*** READING TEXT

The briefing document also shows that Mr Howard was able to tell staff that he was going to reject in-cell television - a key recommendation from the Learmont inquiry into security, carried out in the wake of last year's serious escapes. However, he was not prepared to tell staff that those inmates who already have them will be given six months notice of their withdrawal because of the threat to disorder. Nor that unconvicted prisoners on remand will still be allowed to have them.
Mr Howard's "line", as revealed in the documents, is that in-cell television "is incompatible with government policy that prison regimes should be decent but austere".
His meeting with staff was to discuss the impact of the 13 percent budget cuts over the next three years. While his line to staff was that they should do their utmost to maintain education and other out-of cell activities, he would not tell them that 60 per cent of jails were axing education classes.

******
*** COLLECTED DATA

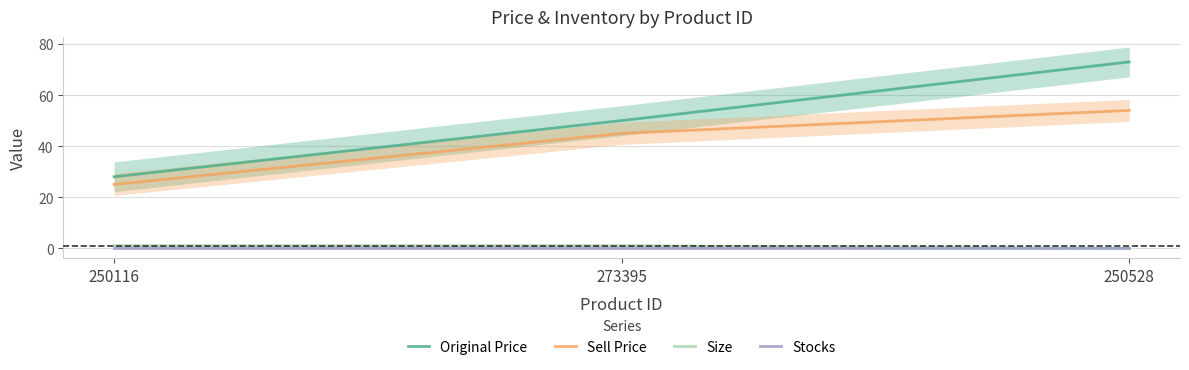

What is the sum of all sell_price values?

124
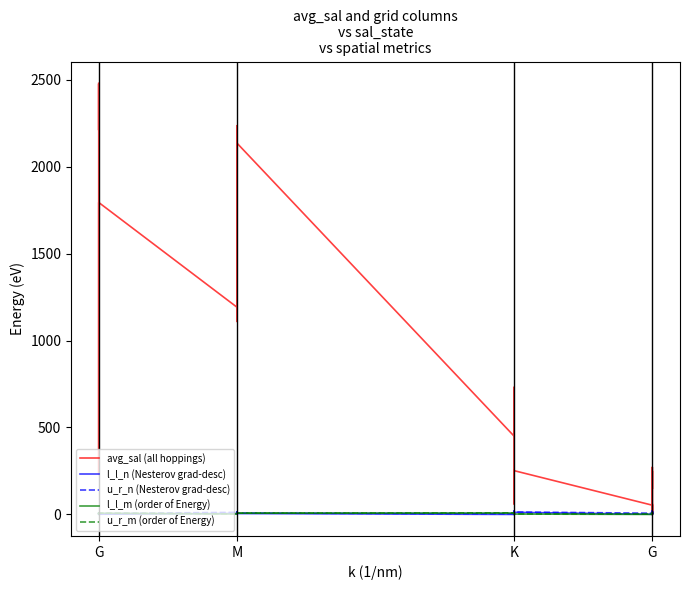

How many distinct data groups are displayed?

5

******

TASK TO CARRY OUT: Extend the passage above about Mr Howard's briefing to prison staff, picking up right after its final sentence.

EXERCISE RESPONSE:
The briefing paper confirms the 3,000 staff cuts being sought by the service, but reveals that the Treasury is unlikely to fund the costs of redundancies beyond the beginning of 1997 putting even greater strains on prison resources.
Yesterday, Harry Fletcher, assistant general secretary of the National Association of Probation Officers, said: "This paper makes it clear that prison cuts are compromising inmates' activities as well as internal security. Ministers must learn the lesson that a high incarceration rate is irreconcilable with spending reductions."